The new datasheet is ready with lots of extra populations and unscaled PC coordinates. I only used 9 dimensions to speed things up, and I'd say the results are more accurate than with 50 anyway. Here's a decent model for Kotias...

Satsurblia:HL 94
Anatolia_Neolithic:I0709 5.1
Loschbour:Loschbour 0.65
Karelia_HG:I0061 0.25
BedouinB:HGDP00607 0
Dai:HGDP01307 0
Motala_HG:I0017 0
Nganasan:ADR00504 0
Paniya:PNYD1 0
Samara_HG:I0124 0

Also, this sheet should be more useful for modeling South Asians. Here are three Kalash...

Kotias:KK1 63.55
Paniya:PNYD1 23.3
Karelia_HG:I0061 13.15
Anatolia_Neolithic:I0709 0
BedouinB:HGDP00607 0
Dai:HGDP01307 0
Loschbour:Loschbour 0
Motala_HG:I0017 0
Nganasan:ADR00504 0
Samara_HG:I0124 0

Kotias:KK1 63.25
Paniya:PNYD1 23.8
Karelia_HG:I0061 12.95
Anatolia_Neolithic:I0709 0
BedouinB:HGDP00607 0
Dai:HGDP01307 0
Loschbour:Loschbour 0
Motala_HG:I0017 0
Nganasan:ADR00504 0
Samara_HG:I0124 0

Kotias:KK1 62.2
Paniya:PNYD1 25.25
Karelia_HG:I0061 12.55
Anatolia_Neolithic:I0709 0
BedouinB:HGDP00607 0
Dai:HGDP01307 0
Loschbour:Loschbour 0
Motala_HG:I0017 0
Nganasan:ADR00504 0
Samara_HG:I0124 0

Paniya PNYD1 is probably the most ASI sample we have in any dataset. This individual is only ~70% ASI, at best, but that's still way higher than any other samples.
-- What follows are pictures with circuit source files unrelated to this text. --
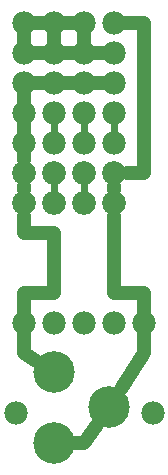
<source format=gbl>
G04 MADE WITH FRITZING*
G04 WWW.FRITZING.ORG*
G04 DOUBLE SIDED*
G04 HOLES PLATED*
G04 CONTOUR ON CENTER OF CONTOUR VECTOR*
%ASAXBY*%
%FSLAX23Y23*%
%MOIN*%
%OFA0B0*%
%SFA1.0B1.0*%
%ADD10C,0.079370*%
%ADD11C,0.078000*%
%ADD12C,0.138425*%
%ADD13C,0.048000*%
%ADD14C,0.024000*%
%LNCOPPER0*%
G90*
G70*
G54D10*
X103Y1101D03*
X203Y1101D03*
X303Y1101D03*
X403Y1101D03*
X103Y1001D03*
X203Y1001D03*
X303Y1001D03*
X403Y1001D03*
G54D11*
X403Y1201D03*
X403Y1301D03*
X403Y1401D03*
X403Y1501D03*
X403Y1601D03*
X303Y1201D03*
X303Y1301D03*
X303Y1401D03*
X303Y1501D03*
X303Y1601D03*
X203Y1201D03*
X203Y1301D03*
X203Y1401D03*
X203Y1501D03*
X203Y1601D03*
X103Y1201D03*
X103Y1301D03*
X103Y1401D03*
X103Y1501D03*
X103Y1601D03*
G54D12*
X387Y320D03*
X203Y436D03*
X203Y201D03*
G54D11*
X103Y601D03*
X203Y601D03*
X303Y601D03*
X403Y601D03*
X503Y601D03*
X75Y301D03*
X531Y301D03*
G54D13*
X102Y902D02*
X202Y902D01*
D02*
X202Y902D02*
X202Y702D01*
D02*
X102Y702D02*
X103Y642D01*
D02*
X202Y702D02*
X102Y702D01*
D02*
X103Y959D02*
X102Y902D01*
D02*
X404Y702D02*
X503Y702D01*
D02*
X503Y702D02*
X503Y642D01*
D02*
X403Y959D02*
X404Y702D01*
D02*
X503Y500D02*
X426Y380D01*
D02*
X503Y560D02*
X503Y500D01*
D02*
X346Y262D02*
X303Y201D01*
D02*
X303Y201D02*
X274Y201D01*
D02*
X103Y501D02*
X103Y560D01*
D02*
X143Y475D02*
X103Y501D01*
D02*
X444Y1601D02*
X503Y1600D01*
D02*
X503Y1600D02*
X503Y1101D01*
D02*
X503Y1101D02*
X445Y1101D01*
D02*
X103Y1560D02*
X103Y1542D01*
D02*
X344Y1501D02*
X362Y1501D01*
D02*
X103Y1360D02*
X103Y1342D01*
D02*
X162Y1401D02*
X144Y1401D01*
G54D14*
D02*
X203Y1271D02*
X203Y1231D01*
D02*
X303Y1271D02*
X303Y1231D01*
G54D13*
D02*
X162Y1601D02*
X144Y1601D01*
D02*
X103Y1043D02*
X103Y1059D01*
D02*
X103Y1260D02*
X103Y1242D01*
D02*
X303Y1542D02*
X303Y1560D01*
G54D14*
D02*
X203Y1032D02*
X203Y1070D01*
G54D13*
D02*
X203Y1542D02*
X203Y1560D01*
D02*
X403Y1043D02*
X403Y1059D01*
D02*
X362Y1401D02*
X344Y1401D01*
D02*
X244Y1501D02*
X262Y1501D01*
D02*
X103Y1160D02*
X103Y1143D01*
D02*
X262Y1401D02*
X244Y1401D01*
G54D14*
D02*
X403Y1271D02*
X403Y1231D01*
D02*
X303Y1032D02*
X303Y1070D01*
G54D13*
D02*
X262Y1601D02*
X244Y1601D01*
D02*
X144Y1501D02*
X162Y1501D01*
G04 End of Copper0*
M02*
</source>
Anyway, these outcomes are definitely not unrealistic, and also very consistent. But I can't guarantee that this will be the case for all individuals in the datasheet, so it's probably better to use population averages.

The new nMonte apparently offers the aggr_pops function that averages the results by population, but I can't get it to work yet.

The datasheet with 9 dimensions...

The datasheet with all 50 dimensions...

huijbregts said...

The function aggr_pops() expects that the datasheet has a comma as field separator.

Davidski said...

The files I linked to above are comma separated. The issue I was having was with my arguments, but these work...


averages <- aggr_pops('final2.txt')


huijbregts said...

@ All who have used the unscale function 'scaled2raw' in nMonte.

This function is meant to undo the effect of scaling (dividing the variables by the root of their variance).
Alas, it was too good to be true. I have to confess that I made an error with this function; I have removed it from nMonte.
This has no consequences for nMontes main function 'getMonte' which can be used to estimate the composition of the DNA as a mixture of related DNA's..

If I correctly understand the mathematics, the situation is even worse: every attempt to unscale the PCA-scores compromises the orthogonality of the principal components.
As a consequence it seems impossible to calculate a real absolute Euclidean distance between two DNA-samples.
What remains is the possibility to calculate the Euclidean distance of scaled data (the correlation matrix instead of the covariance matrix).
In doing so the weight of higher (=smaller) dimensions becomes inflated.
This is one more reason to be sparing with dimensions. (another one is that PCA's are sensitive to outliers.)